--- Begin SELECTED EXCERPT ---
System Design: Local Search (Google Maps-style)

Requirements

Functional Requirements:

• Return nearby businesses, restaurants, and points of interest for a query and location
• Support radius-based search ("within 5 miles") and bounding box queries
• Rank results by relevance, distance, rating, and business hours
• Support real-time business data (open/closed status, wait time)
• Handle 200+ million business listings globally
• Support map tile rendering with POI overlays at multiple zoom levels

Non-Functional Requirements:

• P99 latency under 100ms
• Handle 200,000 local search QPS globally
• Location data updated within 5 seconds of changes
• 99.99% availability
• Support global scale with region-specific data centers

Scale Estimation

Google Maps indexes ~200 million businesses globally. At 2 KB metadata per business (name, address, categories, hours, rating, phone), the catalog is 400 GB. Geospatial indexes are compact: a 64-bit S2 cell ID per business requires just 1.6 GB for 200 million records. At 200,000 QPS, each query triggers a geospatial lookup (fast, in-memory) plus a text relevance score (Elasticsearch). Assuming 200 businesses per result set, ranking 200 businesses per query at 200,000 QPS requires scoring 40 million (query, business) pairs/sec.
--- End SELECTED EXCERPT ---
--- Begin SUPPLIED RECORDS ---
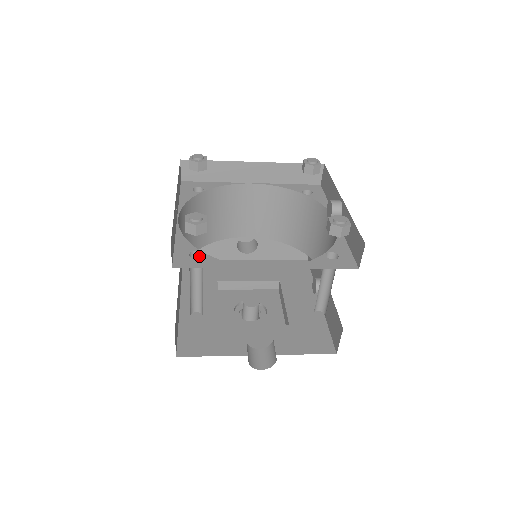
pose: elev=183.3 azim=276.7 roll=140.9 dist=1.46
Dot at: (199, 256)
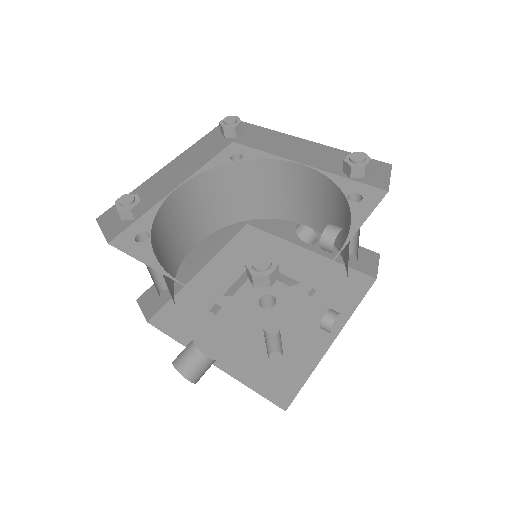
Dot at: (151, 239)
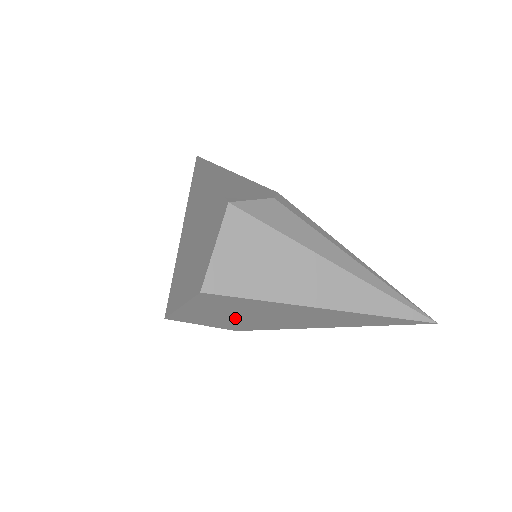
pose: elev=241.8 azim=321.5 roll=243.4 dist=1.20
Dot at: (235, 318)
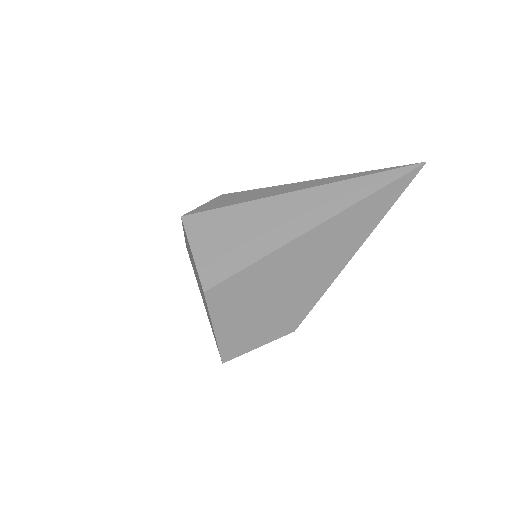
Dot at: (270, 310)
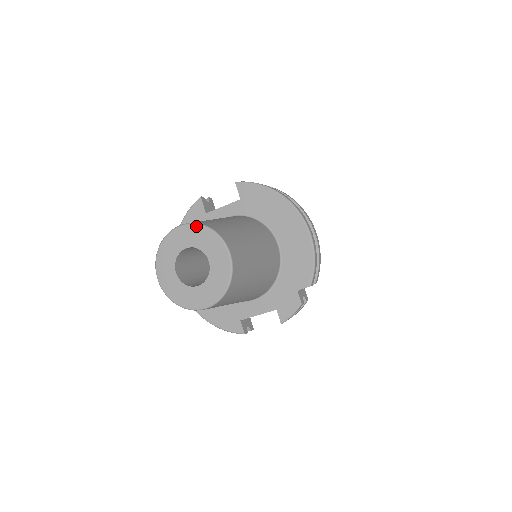
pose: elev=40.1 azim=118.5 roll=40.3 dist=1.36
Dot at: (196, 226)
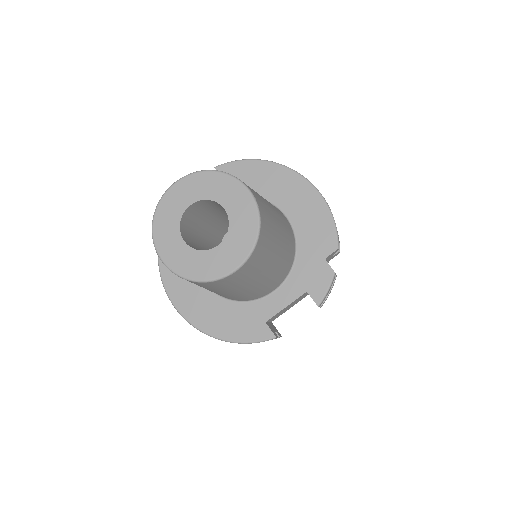
Dot at: (196, 174)
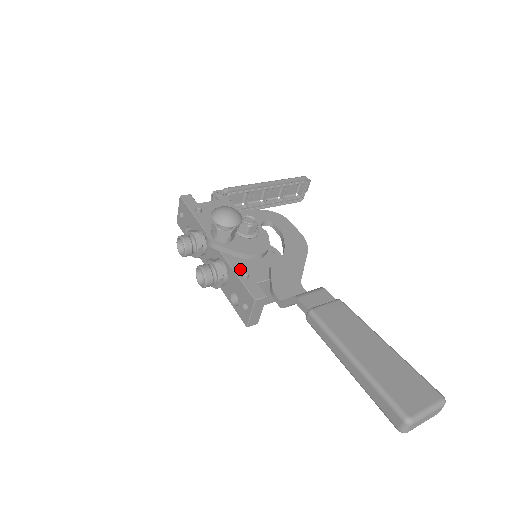
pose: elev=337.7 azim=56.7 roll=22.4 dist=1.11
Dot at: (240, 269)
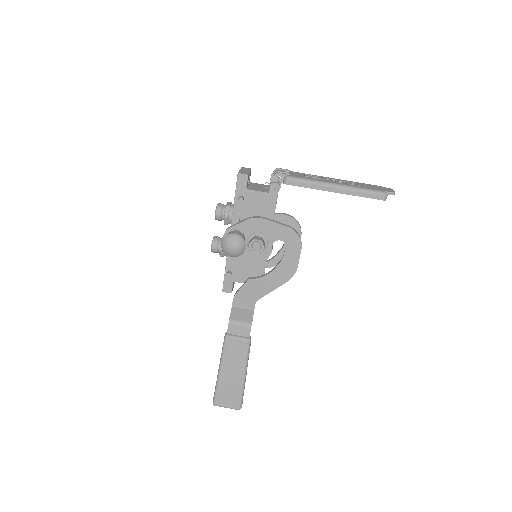
Dot at: (230, 267)
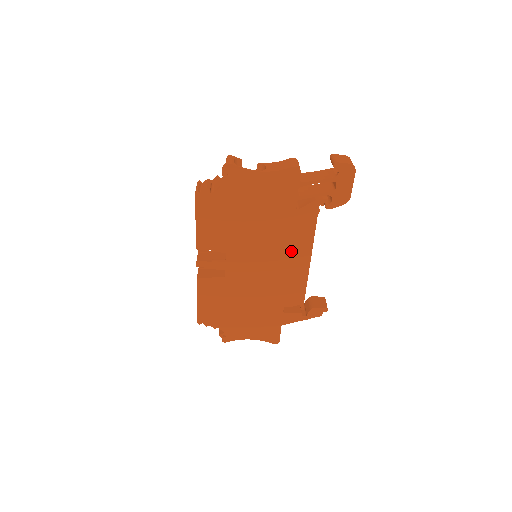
--- End SUPPLIED RECORDS ---
● **TASK INSTRUCTIONS**
List every non-functional requirement given in the local search system design.

● **FINISHED EXERCISE**
- P99 latency under 100ms
- Handle 200,000 local search QPS globally
- Location data updated within 5 seconds of changes
- 99.99% availability
- Support global scale with region-specific data centers